Lá, teve acesso ao consultório dentário ao lado da enfermaria, onde trabalhou com agendamento de consultas e convivia com presas de todo o pavilhão. “O sistema prisional não é feito para ressocializar, ele tira a humanidade das pessoas. Tudo é dificultado’, afirma.

“As necessidades das mulheres não são respeitadas. Pedi um livro para minha irmã, mas nunca chegou. Uma guarda me perguntou por que queria ler, e percebi o quão desesperador era o lugar.”

No tempo, ela diz ter contado com apoio da mãe, que foi essencial para suportar aquele período.

Pouco tempo depois, retomou atividades na União dos Moradores e do Comércio de Paraisópolis. Ela teve a primeira experiência como produtora de locação, quando a chamaram para acompanhar equipes de audiovisual que gravavam na comunidade. Nesse momento, enxergou um mercado pouco explorado e decidiu empreender.
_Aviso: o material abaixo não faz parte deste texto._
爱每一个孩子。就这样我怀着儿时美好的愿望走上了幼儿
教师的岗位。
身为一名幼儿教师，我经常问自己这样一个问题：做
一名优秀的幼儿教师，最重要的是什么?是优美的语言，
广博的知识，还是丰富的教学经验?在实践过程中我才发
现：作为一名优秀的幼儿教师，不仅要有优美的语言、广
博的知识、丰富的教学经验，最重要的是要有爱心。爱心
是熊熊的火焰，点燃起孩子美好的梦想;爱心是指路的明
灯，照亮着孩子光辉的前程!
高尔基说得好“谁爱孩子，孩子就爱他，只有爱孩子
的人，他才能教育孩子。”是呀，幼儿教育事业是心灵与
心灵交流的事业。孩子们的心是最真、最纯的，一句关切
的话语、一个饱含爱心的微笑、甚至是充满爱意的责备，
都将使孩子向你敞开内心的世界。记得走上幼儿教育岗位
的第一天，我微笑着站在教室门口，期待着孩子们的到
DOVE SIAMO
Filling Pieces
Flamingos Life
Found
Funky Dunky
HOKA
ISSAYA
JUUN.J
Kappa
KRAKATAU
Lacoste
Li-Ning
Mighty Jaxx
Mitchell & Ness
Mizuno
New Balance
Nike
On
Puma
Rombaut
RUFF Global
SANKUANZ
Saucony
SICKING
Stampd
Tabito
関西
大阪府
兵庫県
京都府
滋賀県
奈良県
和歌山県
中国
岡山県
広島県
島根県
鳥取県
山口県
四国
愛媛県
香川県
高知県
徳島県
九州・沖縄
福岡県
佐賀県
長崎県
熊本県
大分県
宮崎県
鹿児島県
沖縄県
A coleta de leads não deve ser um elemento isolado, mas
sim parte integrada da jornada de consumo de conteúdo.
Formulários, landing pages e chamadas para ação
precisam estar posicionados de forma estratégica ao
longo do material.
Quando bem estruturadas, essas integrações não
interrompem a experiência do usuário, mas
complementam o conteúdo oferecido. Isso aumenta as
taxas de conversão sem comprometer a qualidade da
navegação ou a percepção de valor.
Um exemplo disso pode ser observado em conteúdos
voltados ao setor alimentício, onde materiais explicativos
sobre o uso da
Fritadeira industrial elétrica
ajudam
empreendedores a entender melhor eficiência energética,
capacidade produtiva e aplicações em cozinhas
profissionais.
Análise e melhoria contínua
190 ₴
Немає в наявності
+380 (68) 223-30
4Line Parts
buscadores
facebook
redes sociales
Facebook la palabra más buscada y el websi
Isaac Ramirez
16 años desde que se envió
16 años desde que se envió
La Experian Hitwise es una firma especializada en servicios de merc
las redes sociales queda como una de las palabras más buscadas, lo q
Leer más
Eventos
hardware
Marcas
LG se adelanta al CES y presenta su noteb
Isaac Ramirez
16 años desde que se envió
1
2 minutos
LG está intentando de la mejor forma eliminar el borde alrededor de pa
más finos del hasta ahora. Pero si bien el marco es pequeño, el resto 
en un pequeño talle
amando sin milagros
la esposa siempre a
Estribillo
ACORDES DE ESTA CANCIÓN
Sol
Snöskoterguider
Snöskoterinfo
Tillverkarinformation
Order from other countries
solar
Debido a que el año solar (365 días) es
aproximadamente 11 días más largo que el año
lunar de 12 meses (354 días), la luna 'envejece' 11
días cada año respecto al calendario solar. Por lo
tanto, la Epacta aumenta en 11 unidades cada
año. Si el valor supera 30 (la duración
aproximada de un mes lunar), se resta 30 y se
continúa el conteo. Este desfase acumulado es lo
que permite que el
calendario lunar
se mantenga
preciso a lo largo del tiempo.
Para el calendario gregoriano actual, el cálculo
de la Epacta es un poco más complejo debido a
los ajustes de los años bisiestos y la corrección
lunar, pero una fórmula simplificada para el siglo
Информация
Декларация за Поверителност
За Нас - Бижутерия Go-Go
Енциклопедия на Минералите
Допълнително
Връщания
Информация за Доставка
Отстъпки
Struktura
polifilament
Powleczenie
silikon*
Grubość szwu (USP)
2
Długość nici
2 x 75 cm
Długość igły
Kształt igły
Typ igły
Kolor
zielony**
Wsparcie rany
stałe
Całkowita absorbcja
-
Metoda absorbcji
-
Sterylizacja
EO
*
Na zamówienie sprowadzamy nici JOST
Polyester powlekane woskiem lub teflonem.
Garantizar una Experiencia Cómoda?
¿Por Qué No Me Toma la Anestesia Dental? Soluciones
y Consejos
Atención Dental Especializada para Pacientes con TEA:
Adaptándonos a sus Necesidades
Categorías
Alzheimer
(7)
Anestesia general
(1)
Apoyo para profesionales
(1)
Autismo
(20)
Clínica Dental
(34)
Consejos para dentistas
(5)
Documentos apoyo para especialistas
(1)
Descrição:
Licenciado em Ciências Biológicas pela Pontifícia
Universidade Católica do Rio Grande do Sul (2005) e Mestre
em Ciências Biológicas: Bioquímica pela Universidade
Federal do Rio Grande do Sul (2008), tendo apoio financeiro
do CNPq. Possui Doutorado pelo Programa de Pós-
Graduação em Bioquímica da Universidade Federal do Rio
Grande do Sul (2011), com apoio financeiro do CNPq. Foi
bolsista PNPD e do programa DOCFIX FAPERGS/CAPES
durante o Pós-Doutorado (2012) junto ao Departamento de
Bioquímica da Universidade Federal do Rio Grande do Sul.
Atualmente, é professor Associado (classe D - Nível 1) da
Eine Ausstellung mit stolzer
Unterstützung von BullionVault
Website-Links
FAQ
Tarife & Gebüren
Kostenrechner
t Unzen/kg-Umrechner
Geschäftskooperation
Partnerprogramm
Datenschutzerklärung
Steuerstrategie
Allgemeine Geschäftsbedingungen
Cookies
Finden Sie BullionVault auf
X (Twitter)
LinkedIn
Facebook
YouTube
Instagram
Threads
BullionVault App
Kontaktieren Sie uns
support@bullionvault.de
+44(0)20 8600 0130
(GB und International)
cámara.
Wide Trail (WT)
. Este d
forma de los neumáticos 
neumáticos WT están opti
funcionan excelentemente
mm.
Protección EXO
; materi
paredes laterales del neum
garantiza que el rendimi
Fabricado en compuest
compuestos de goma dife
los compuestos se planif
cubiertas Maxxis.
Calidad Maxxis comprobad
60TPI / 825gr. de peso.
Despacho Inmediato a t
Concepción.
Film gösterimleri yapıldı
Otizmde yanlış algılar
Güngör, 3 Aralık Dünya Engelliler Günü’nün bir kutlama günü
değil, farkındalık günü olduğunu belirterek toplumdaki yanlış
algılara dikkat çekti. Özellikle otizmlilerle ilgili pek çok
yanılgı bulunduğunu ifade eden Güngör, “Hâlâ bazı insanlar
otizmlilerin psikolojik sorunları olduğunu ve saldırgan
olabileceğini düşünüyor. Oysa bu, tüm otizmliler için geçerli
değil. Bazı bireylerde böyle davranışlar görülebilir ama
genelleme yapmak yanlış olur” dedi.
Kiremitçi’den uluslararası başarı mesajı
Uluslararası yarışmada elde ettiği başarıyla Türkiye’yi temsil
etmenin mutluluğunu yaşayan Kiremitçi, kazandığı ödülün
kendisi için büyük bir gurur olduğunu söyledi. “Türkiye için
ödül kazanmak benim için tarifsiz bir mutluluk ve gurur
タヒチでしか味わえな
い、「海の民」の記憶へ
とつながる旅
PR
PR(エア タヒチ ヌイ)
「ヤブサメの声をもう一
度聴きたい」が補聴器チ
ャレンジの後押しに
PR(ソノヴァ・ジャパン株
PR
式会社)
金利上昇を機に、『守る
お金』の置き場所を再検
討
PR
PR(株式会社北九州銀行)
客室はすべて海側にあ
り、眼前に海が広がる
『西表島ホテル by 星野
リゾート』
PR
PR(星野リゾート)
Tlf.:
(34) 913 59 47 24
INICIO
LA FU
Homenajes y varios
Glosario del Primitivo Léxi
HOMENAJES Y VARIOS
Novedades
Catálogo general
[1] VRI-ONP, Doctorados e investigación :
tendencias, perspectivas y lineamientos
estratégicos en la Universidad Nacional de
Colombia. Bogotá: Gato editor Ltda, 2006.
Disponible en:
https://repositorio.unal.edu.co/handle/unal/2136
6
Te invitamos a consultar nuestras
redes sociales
Assim nasceu, em 2012, a Quebrada Produções, produtora que já trabalhou para grandes marcas. A cada projeto, Renata fazia questão de priorizar a contratação de moradores. Seu trabalho como produtora de locação fortaleceu o vínculo de confiança na comunidade, o que fortaleceu sua atuação enquanto liderança.

A líder comunitára no beco com artes em homenagem aos 9 jovens do massacre de Paraisópolis @Léu Britto/Agência Mural

Já na área da saúde, Renata se aproximou por cuidar do irmão e ajudar a mãe com dificuldades no posto. Ela integrou o conselho da UBS 1 e, desde então, orienta moradores sobre seus direitos e apoia outras unidades da comunidade.

Com o fim da pandemia, Renata co-fundou o Legado, junto a outras pessoas, com o intuito de ampliar o acesso à educação na comunidade. O projeto é um hub de desenvolvimento social e empreendedorismo.

“Nosso intuito é tirar o assistencialismo e direcionar uma consolidação por meio do acesso à educação, da formação.”

Na União de Moradores, Renata diz ter prazo para ficar, “O trabalho da entrega da marmita, da coberta é importante, mas agora o trabalho não é só fazer a entrega pela entrega. É preciso ir além e reeducar as pessoas”.

Hoje umbandista, Renata reconhece que sua força vem da mãe, seu maior exemplo, e de seus guias espirituais. Filha de Iansã, vê no terreiro um refúgio para buscar proteção e seguir um propósito coletivo em Paraisópolis.